The system is not broken. It is working exactly as it was designed, just not for everyone.
Research and Evidence
Real research backs up what we see happening in housing.
Desmond (2012)
Matthew Desmond studied evictions in Milwaukee. He found that eviction traps people in poverty. It is not just a result of being poor. It is a cause.
Chun et al. (2022)
During COVID, housing inequality got worse. Low-income renters were hit hardest while wealthier homeowners were largely protected.
Eviction is not just a condition of poverty. It is a cause of it. (Desmond, 2012)
Inequality, Reflection, and Conclusion
Housing inequality shows up across race, class, gender, and disability. People of color, low-income families, women, and people with disabilities face the worst outcomes.

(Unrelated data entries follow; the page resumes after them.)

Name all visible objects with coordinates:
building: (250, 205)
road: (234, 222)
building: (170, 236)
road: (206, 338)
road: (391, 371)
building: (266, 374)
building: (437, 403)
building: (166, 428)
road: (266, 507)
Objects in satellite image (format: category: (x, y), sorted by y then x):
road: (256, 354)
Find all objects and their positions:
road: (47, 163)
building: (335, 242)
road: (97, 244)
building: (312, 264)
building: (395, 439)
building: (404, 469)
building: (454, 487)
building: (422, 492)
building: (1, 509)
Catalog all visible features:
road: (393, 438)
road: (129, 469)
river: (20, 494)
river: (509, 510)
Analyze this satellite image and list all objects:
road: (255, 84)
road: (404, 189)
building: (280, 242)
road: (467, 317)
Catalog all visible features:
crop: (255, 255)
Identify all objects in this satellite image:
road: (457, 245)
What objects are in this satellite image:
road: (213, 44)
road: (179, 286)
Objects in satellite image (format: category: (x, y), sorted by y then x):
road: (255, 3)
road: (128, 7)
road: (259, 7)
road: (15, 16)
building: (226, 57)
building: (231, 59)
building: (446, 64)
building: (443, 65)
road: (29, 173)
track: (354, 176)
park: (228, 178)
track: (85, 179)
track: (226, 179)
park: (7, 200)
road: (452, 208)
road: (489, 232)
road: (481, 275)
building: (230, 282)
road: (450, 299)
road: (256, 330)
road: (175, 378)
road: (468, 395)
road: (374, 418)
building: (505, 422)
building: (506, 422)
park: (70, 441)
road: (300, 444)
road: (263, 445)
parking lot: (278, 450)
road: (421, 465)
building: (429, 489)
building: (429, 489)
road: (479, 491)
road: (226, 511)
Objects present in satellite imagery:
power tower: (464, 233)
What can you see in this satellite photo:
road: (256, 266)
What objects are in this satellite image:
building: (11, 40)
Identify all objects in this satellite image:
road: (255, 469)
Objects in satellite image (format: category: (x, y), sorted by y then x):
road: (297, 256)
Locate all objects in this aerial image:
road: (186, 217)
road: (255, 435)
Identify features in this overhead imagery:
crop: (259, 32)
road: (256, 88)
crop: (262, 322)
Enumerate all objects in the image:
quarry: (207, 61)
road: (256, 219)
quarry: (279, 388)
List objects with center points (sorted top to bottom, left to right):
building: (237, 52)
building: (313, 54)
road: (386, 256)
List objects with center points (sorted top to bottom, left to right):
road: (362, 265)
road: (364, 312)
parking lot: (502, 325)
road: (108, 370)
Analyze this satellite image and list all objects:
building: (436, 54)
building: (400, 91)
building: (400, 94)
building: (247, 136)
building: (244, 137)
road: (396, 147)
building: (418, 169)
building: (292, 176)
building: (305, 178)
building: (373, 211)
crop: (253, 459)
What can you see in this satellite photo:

When I started this project, I thought the housing crisis was just about rent being too high. Now I see it is a system problem tied to inequality, history, and power.
Housing affects safety, work, family, and health. It is not a personal failure. It is a system that needs to change.

References
  • Desmond, M. (2012). Eviction and the reproduction of urban poverty.
  • Chun, J. et al. (2022). Housing inequality during COVID-19.
  • Harvard Joint Center for Housing Studies. (2025). State of the Nation's Housing.
  • National Low Income Housing Coalition. (2025). Out of Reach Report.